• **Provided material**:
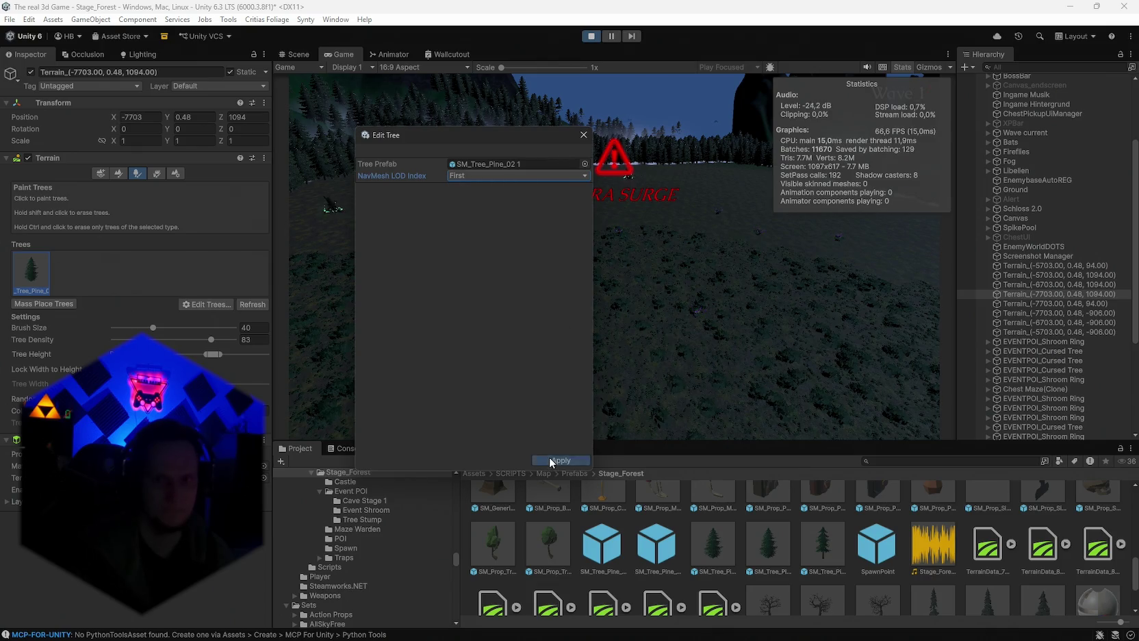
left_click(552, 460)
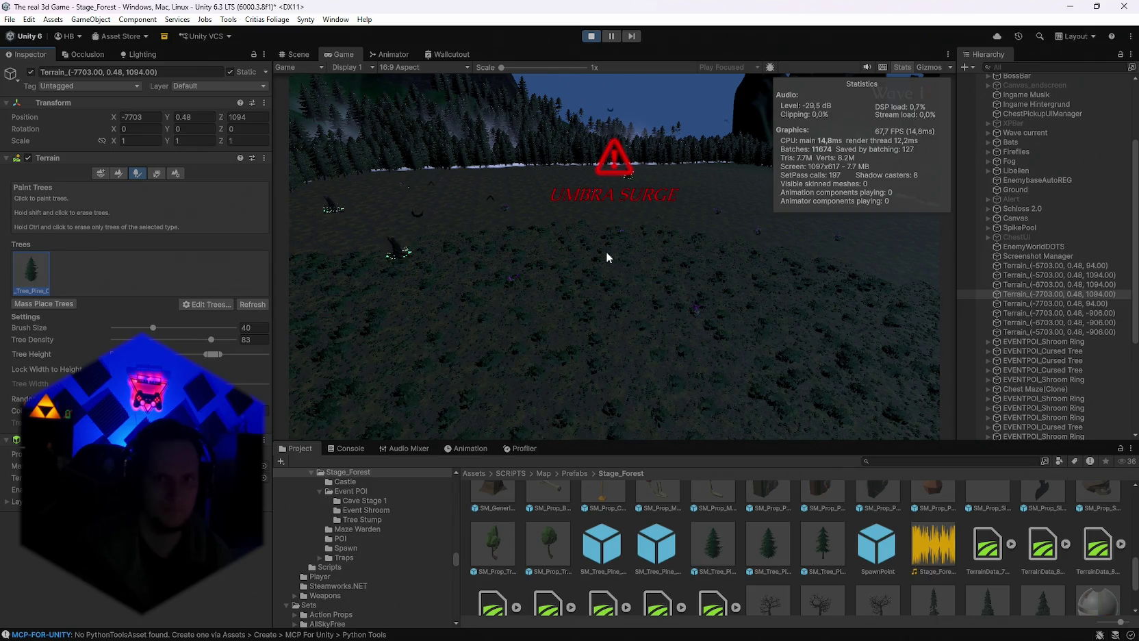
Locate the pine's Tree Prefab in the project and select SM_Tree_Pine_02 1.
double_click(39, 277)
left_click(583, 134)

• **Assignment**:
The answer must be the full listing, word for word, with no images in it.

• **Solved problem**:
left_click(552, 460)
Locate the pine's Tree Prefab in the project and select SM_Tree_Pine_02 1.
double_click(39, 277)
left_click(583, 134)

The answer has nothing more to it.